Problem =
From the line containing "middle mcp: (85, 102)" to the end of the entries, return every line exactly, both ends included, and add nothing.

######

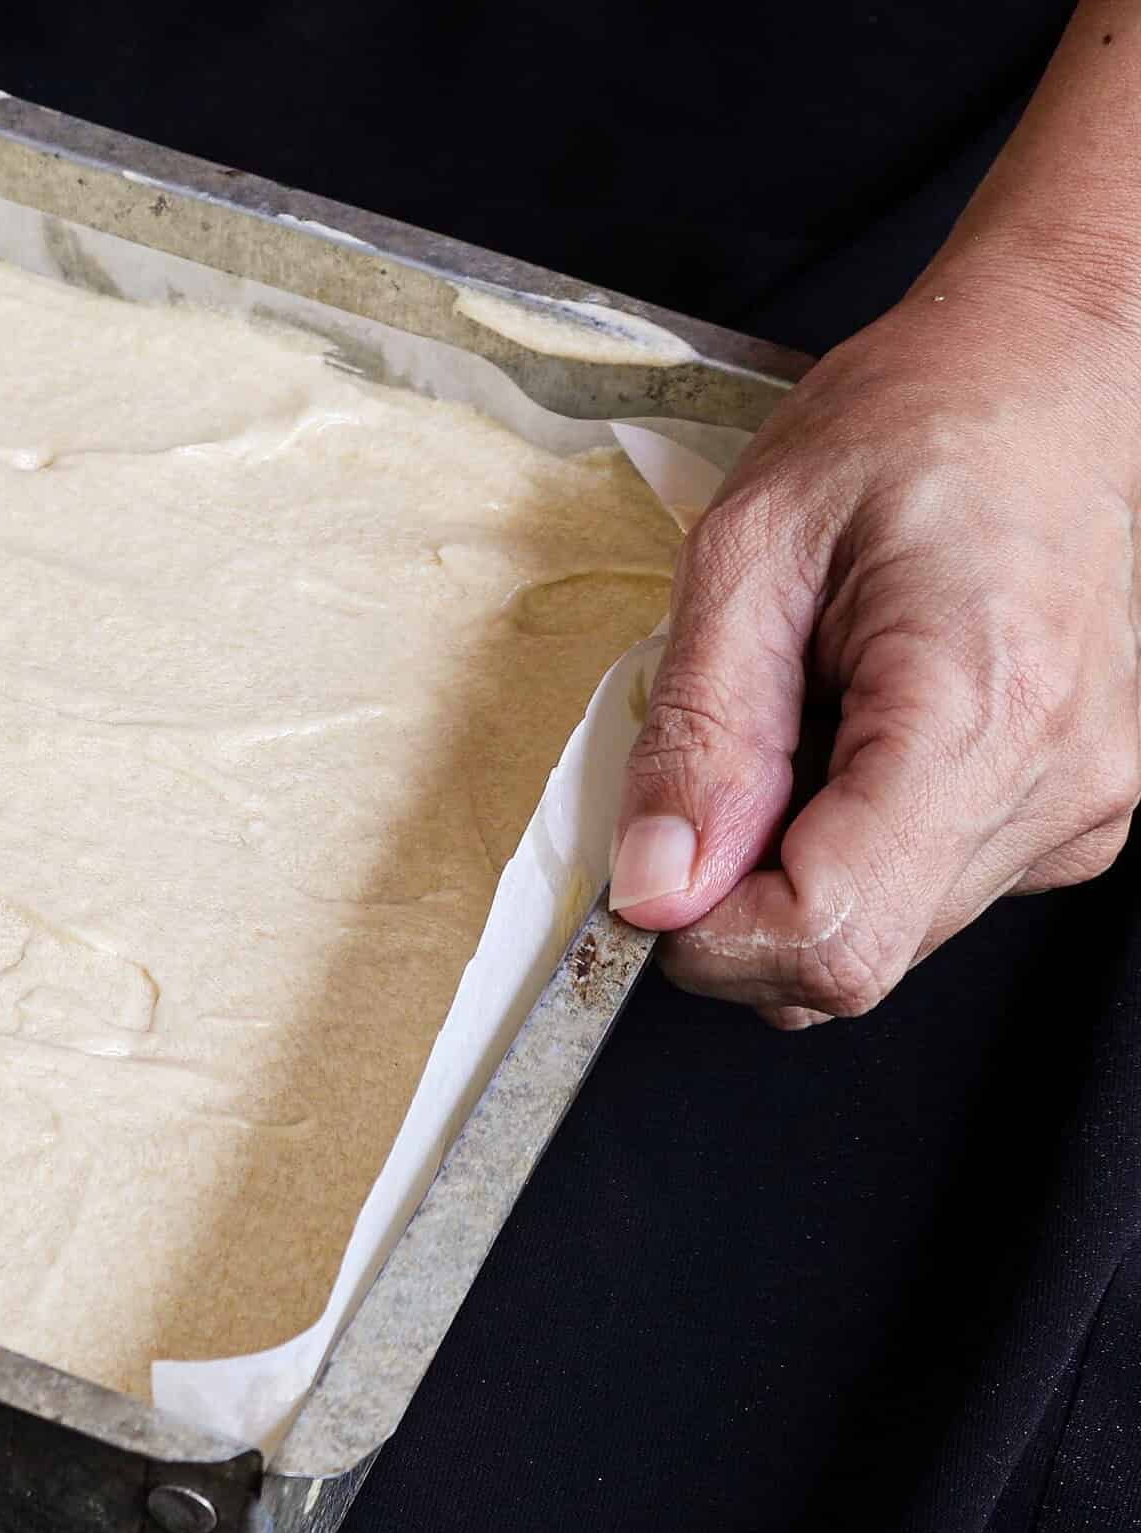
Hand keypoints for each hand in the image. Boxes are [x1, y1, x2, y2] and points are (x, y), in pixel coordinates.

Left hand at [610, 264, 1140, 1025]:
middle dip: (735, 902)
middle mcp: (1057, 785)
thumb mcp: (750, 547)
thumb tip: (652, 886)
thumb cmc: (910, 427)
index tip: (648, 865)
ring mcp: (1081, 810)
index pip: (829, 937)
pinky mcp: (1073, 815)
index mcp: (980, 712)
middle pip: (849, 962)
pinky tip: (852, 733)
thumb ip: (700, 731)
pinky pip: (922, 892)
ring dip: (791, 868)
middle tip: (717, 765)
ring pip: (879, 940)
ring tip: (800, 721)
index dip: (705, 933)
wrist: (1049, 373)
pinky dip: (848, 842)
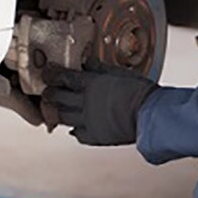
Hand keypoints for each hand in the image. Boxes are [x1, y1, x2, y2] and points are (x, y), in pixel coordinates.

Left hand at [41, 63, 158, 145]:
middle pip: (57, 97)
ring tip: (56, 108)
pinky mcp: (95, 136)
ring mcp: (88, 121)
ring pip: (62, 117)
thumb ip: (100, 67)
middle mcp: (85, 102)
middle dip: (49, 93)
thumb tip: (88, 61)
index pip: (63, 77)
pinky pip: (77, 134)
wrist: (150, 115)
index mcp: (91, 84)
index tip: (47, 72)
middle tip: (48, 90)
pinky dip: (74, 130)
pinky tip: (75, 127)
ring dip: (56, 111)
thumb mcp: (120, 72)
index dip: (52, 74)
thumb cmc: (140, 92)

######

Written answer =
middle mcp: (85, 102)
middle dip: (49, 93)
thumb tip: (88, 61)
index pip: (63, 77)
pinky pip: (77, 134)
wrist: (150, 115)
index mcp: (91, 84)
index tip: (47, 72)
middle tip: (48, 90)
pinky dip: (74, 130)
pinky tip: (75, 127)
ring dip: (56, 111)
thumb mcp: (120, 72)
index dip: (52, 74)
thumb cmc: (140, 92)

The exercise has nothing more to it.